- Relator(a)
- Ministro Og Fernandes
- Órgão julgador
- Sexta Turma
- Data do julgamento
- 13/05/2025
- Data de publicação
- 20/05/2025
STJ – Acórdão, Rel. Ministro Og Fernandes, Sexta Turma, j. 13/05/2025, p. 20/05/2025
PROCESSUAL PENAL. AGRAVO REGIMENTAL NO HABEAS CORPUS. TRÁFICO DE DROGAS. CONVERSÃO DA PRISÃO EM FLAGRANTE EM PREVENTIVA DE OFÍCIO. MANIFESTAÇÃO DO MINISTÉRIO PÚBLICO PELA APLICAÇÃO DAS MEDIDAS CAUTELARES PREVISTAS NO ART. 319 DO CÓDIGO DE PROCESSO PENAL. AUSÊNCIA DE ILEGALIDADE. PRISÃO PREVENTIVA. GARANTIA DA ORDEM PÚBLICA. GRAVIDADE CONCRETA. MEDIDAS CAUTELARES DIVERSAS. IMPOSSIBILIDADE. AGRAVO REGIMENTAL IMPROVIDO. 1. Não se desconhece o entendimento de que, "em razão do advento da Lei n. 13.964/2019, não é mais possível a conversão de ofício da prisão em flagrante em prisão preventiva.

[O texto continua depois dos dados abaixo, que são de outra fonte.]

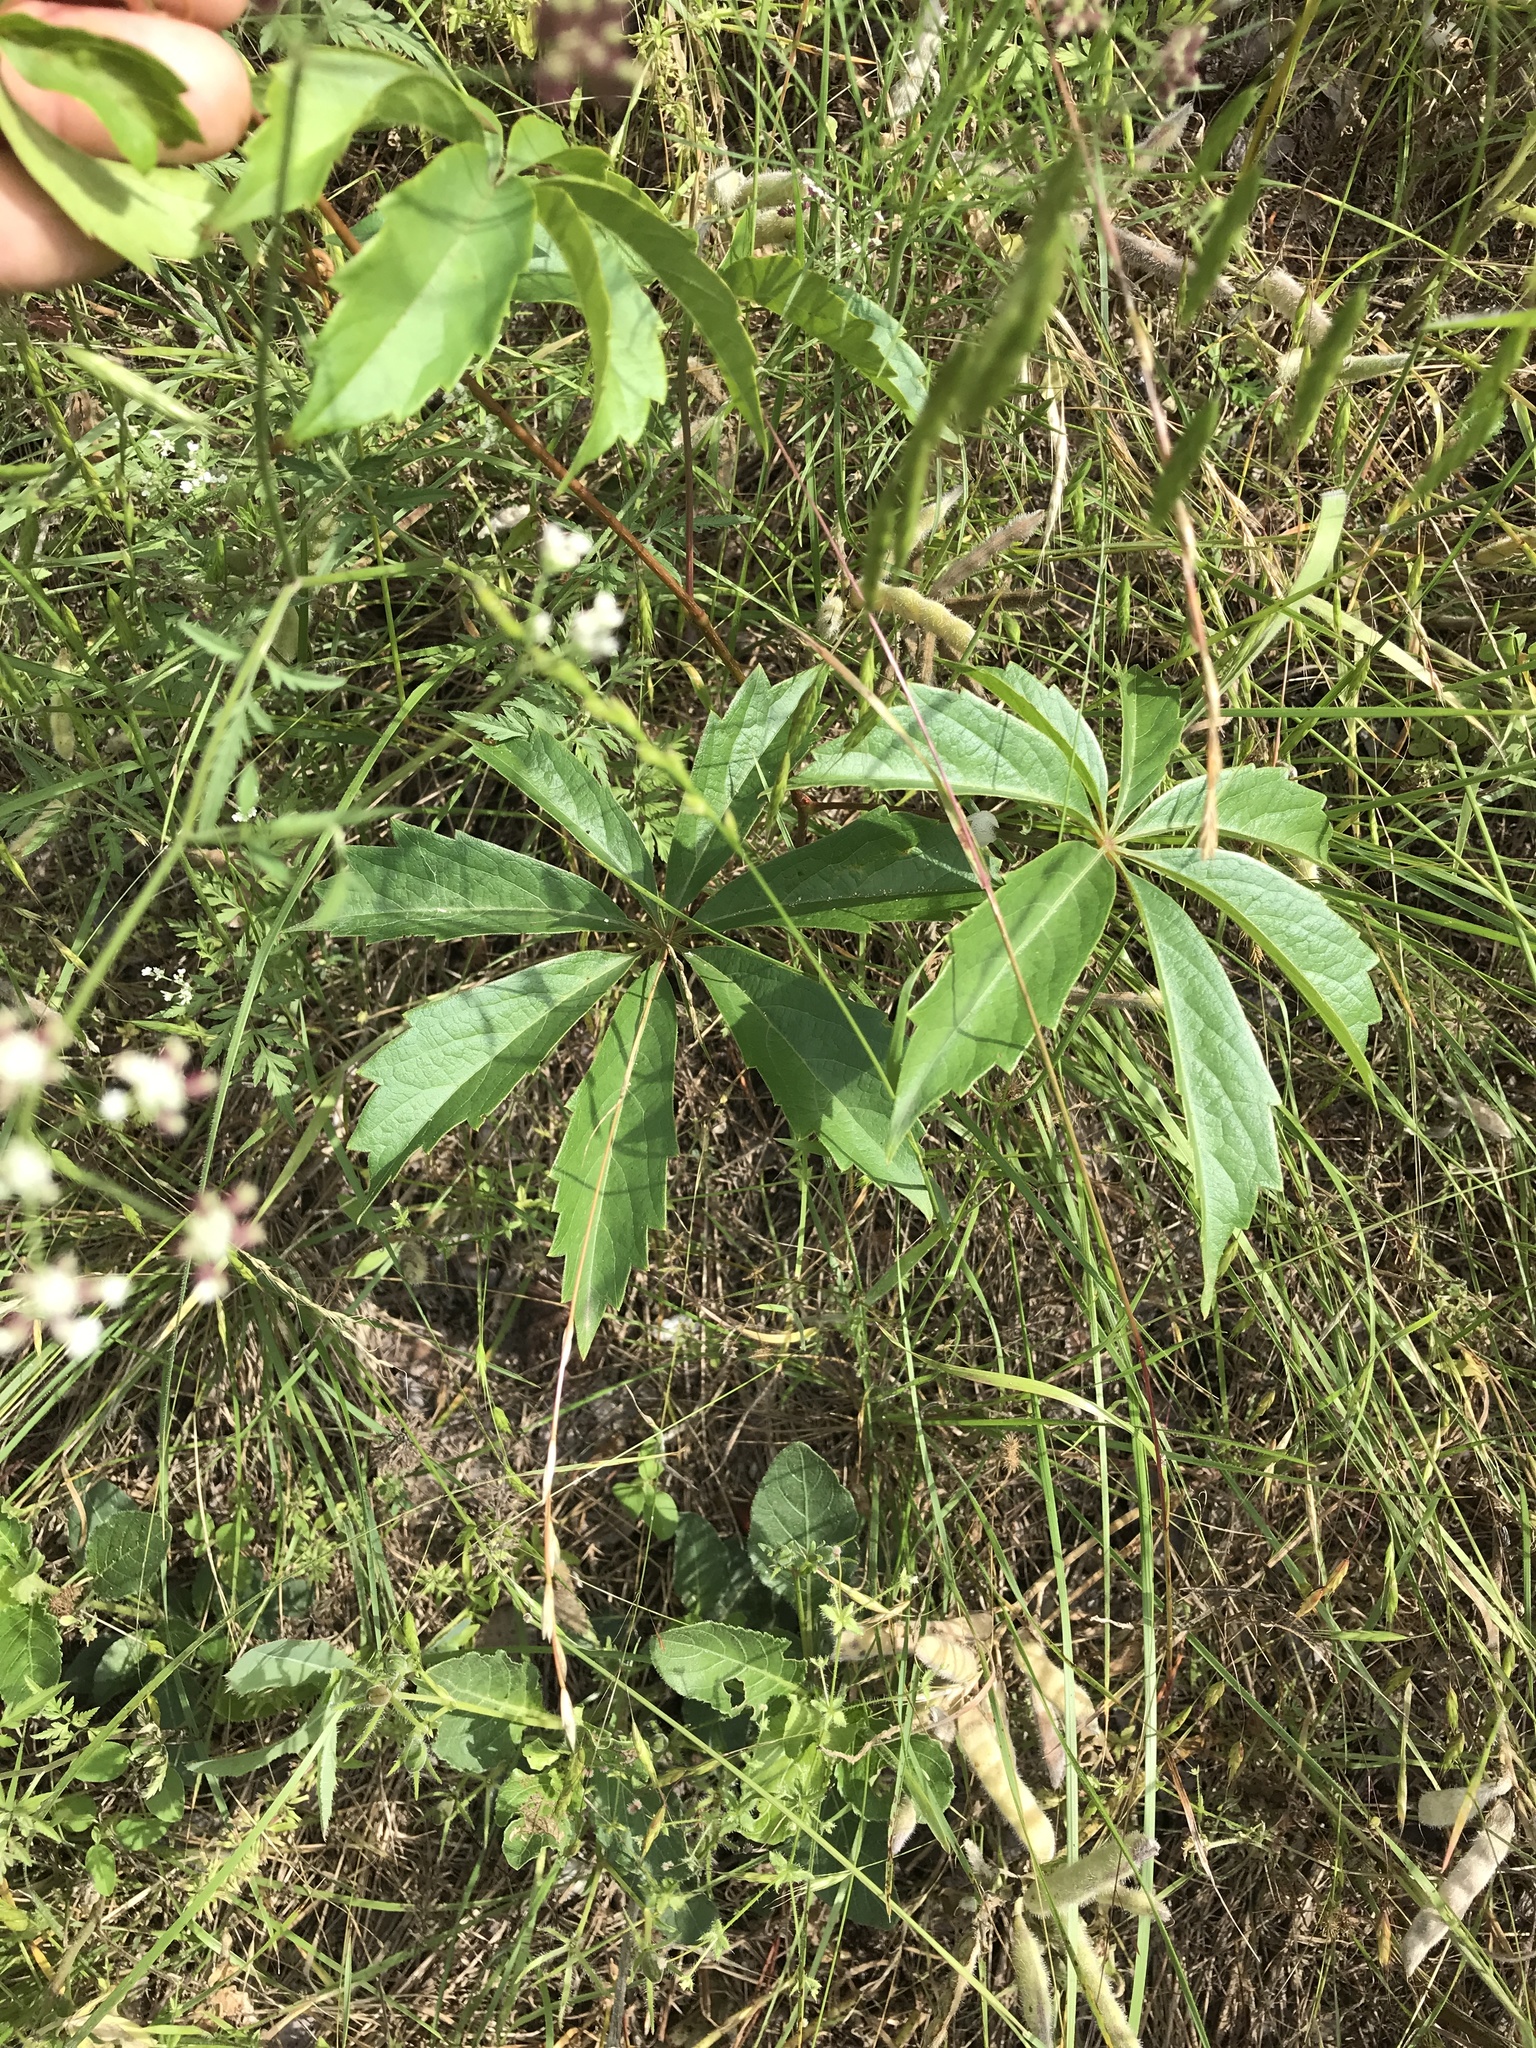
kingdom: Plantae
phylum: Tracheophyta
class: Magnoliopsida
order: Vitales
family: Vitaceae
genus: Parthenocissus
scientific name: Parthenocissus heptaphylla
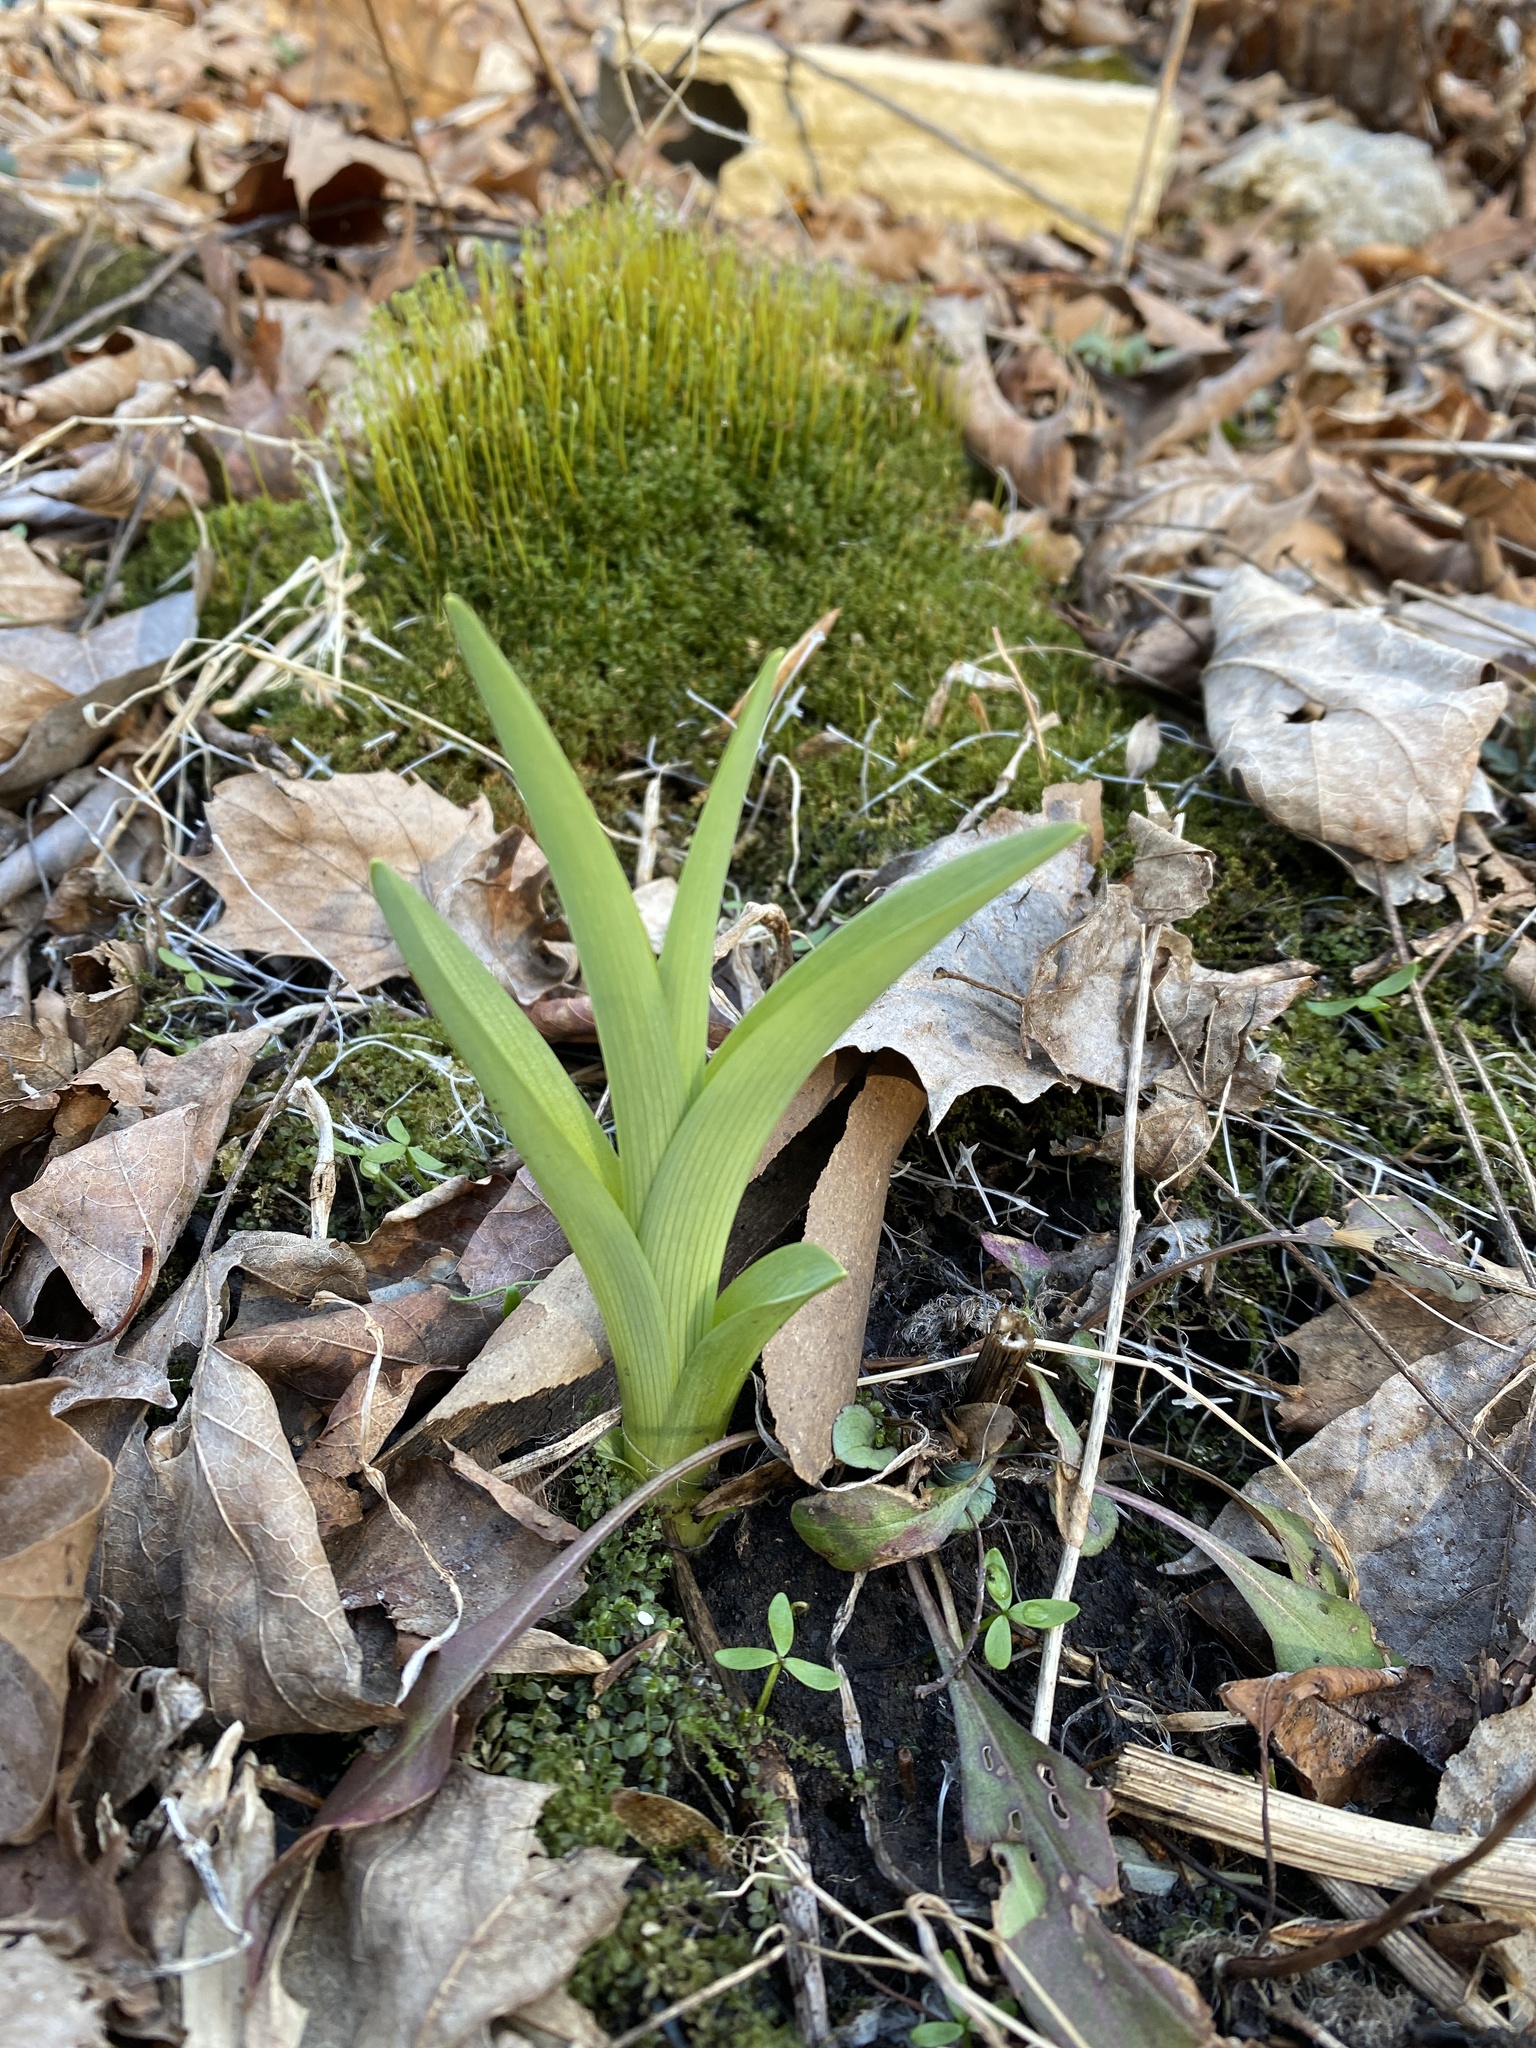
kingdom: Plantae
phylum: Tracheophyta
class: Liliopsida
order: Asparagales
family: Asphodelaceae
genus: Hemerocallis
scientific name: Hemerocallis fulva
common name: Orange day-lily
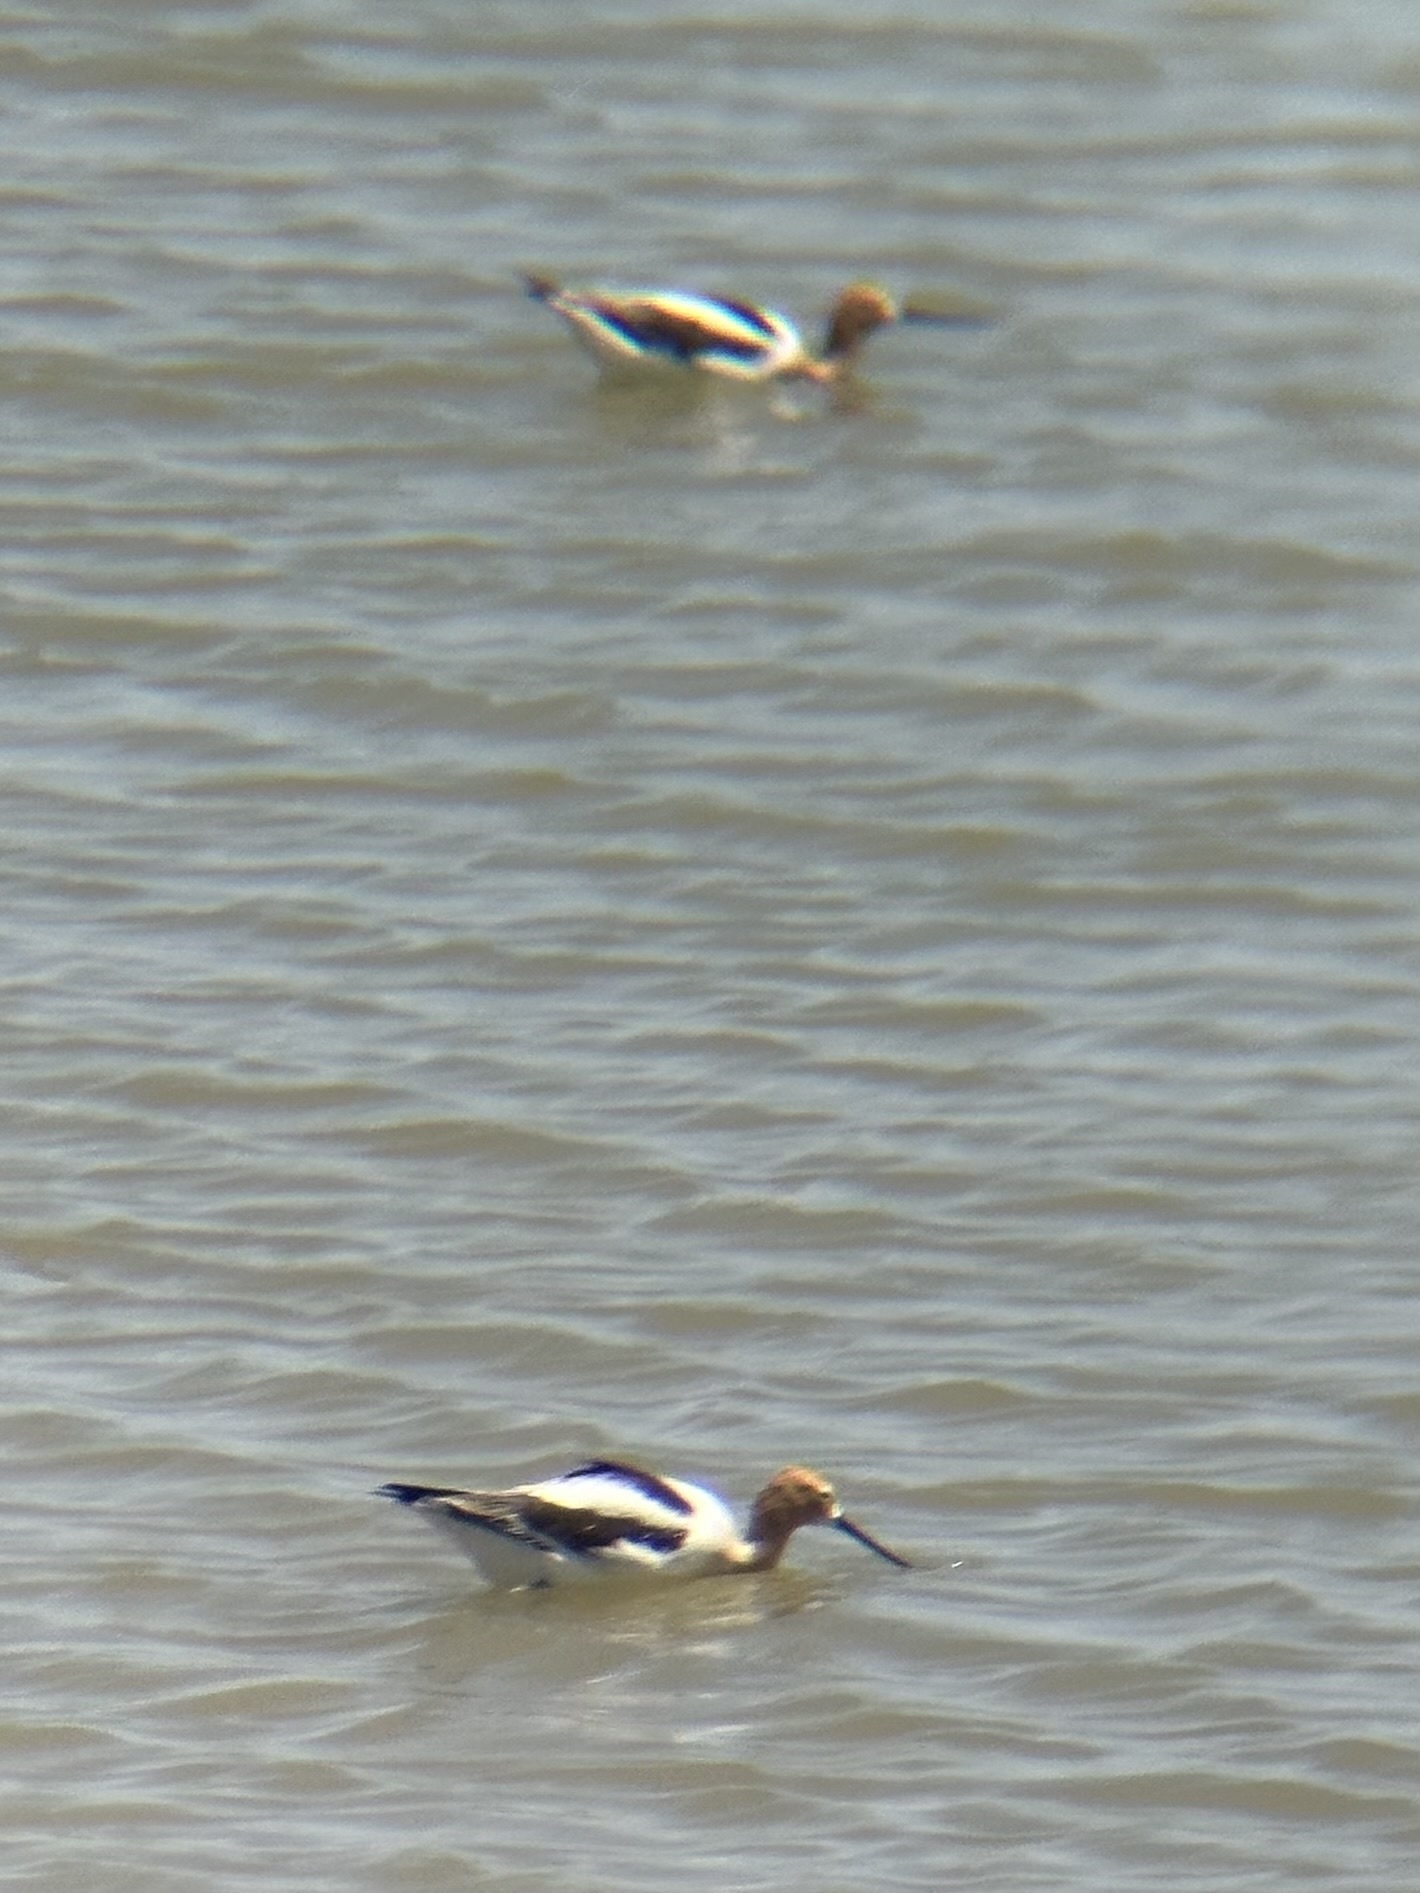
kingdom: Animalia
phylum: Chordata
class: Aves
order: Charadriiformes
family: Recurvirostridae
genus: Recurvirostra
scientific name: Recurvirostra americana
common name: American avocet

Interpretação conjunta do disposto nos arts. 3º-A, 282, § 2º, e 311, caput, todos do CPP" (RHC n. 131.263/GO, relator Ministro Sebastião Reis Júnior, Terceira Seção, julgado em 24/2/2021, DJe de 15/4/2021). 2. Contudo, conforme a jurisprudência do Superior Tribunal de Justiça, "é possível ao magistrado decretar medida cautelar diversa daquela requerida pelo Ministério Público, o que não representa atuação ex officio" (AgRg no HC n. 846.420/AL, relatora Ministra Laurita Vaz, Sexta Turma, julgado em 2/10/2023, DJe de 5/10/2023). Ausente, portanto, a ilegalidade arguida. 3. A prisão preventiva pode ser decretada antes do trânsito em julgado da sentença condenatória desde que estejam presentes os requisitos previstos no art. 312 do CPP. 4. A custódia cautelar está suficientemente fundamentada na necessidade de garantir a ordem pública, em razão do risco concreto de reiteração delitiva, pois, segundo consignado pelo Juízo de primeiro grau, o paciente praticou o crime em apuração após ter sido beneficiado recentemente com liberdade provisória em outro feito também relativo ao crime de tráfico de drogas. 5. No mais, mostra-se indevida a aplicação de medidas cautelares diversas da prisão, quando a segregação encontra-se fundada na gravidade efetiva do delito, indicando que as providências menos gravosas seriam insuficientes para acautelar a ordem pública. 6. Agravo regimental improvido. (AgRg no HC n. 993.870/PR, relator Ministro Og Fernandes, Sexta Turma, julgado em 13/5/2025, DJEN de 20/5/2025.)